» **Information**
+--
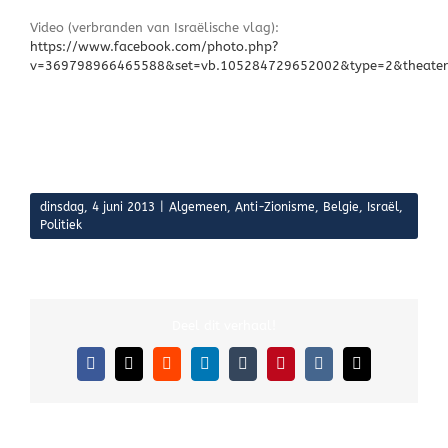
Video (verbranden van Israëlische vlag):
https://www.facebook.com/photo.php?
v=369798966465588&set=vb.105284729652002&type=2&theater
dinsdag, 4 juni 2013
|
Algemeen
,
Anti-Zionisme
,
Belgie
,
Israël
,
Politiek
Deel dit verhaal!
Facebook
X
Reddit
LinkedIn
Tumblr
Pinterest
Vk
E-
mail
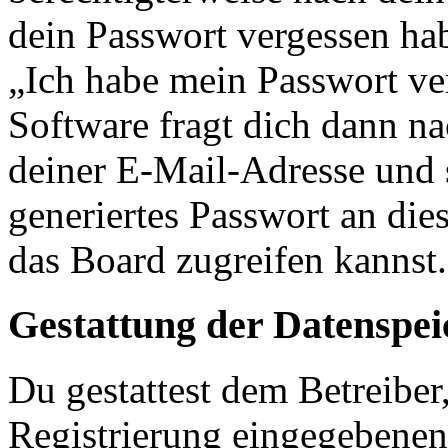
dein Passwort vergessen ha
„Ich habe mein Passwort v
Software fragt dich dann 
deiner E-Mail-Adresse und 
generiertes Passwort an die
das Board zugreifen kannst.
Gestattung der Datenspe
Du gestattest dem Betreiber
Registrierung eingegebenen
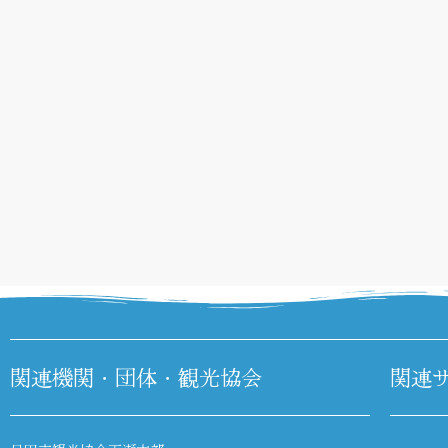
関連機関・団体・観光協会
関連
+--
» **Exercise directions**
What is wanted is a verbatim transcription of every record above, pictures excluded.

» **Answer box**
Video (verbranden van Israëlische vlag):
https://www.facebook.com/photo.php?
v=369798966465588&set=vb.105284729652002&type=2&theater
dinsdag, 4 juni 2013
|
Algemeen
,
Anti-Zionisme
,
Belgie
,
Israël
,
Politiek
Deel dit verhaal!
Facebook
X
Reddit
LinkedIn
Tumblr
Pinterest
Vk
E-
mail
dein Passwort vergessen ha
„Ich habe mein Passwort v
Software fragt dich dann 
deiner E-Mail-Adresse und 
generiertes Passwort an die
das Board zugreifen kannst.
Gestattung der Datenspe
Du gestattest dem Betreiber
Registrierung eingegebenen
関連機関・団体・観光協会
関連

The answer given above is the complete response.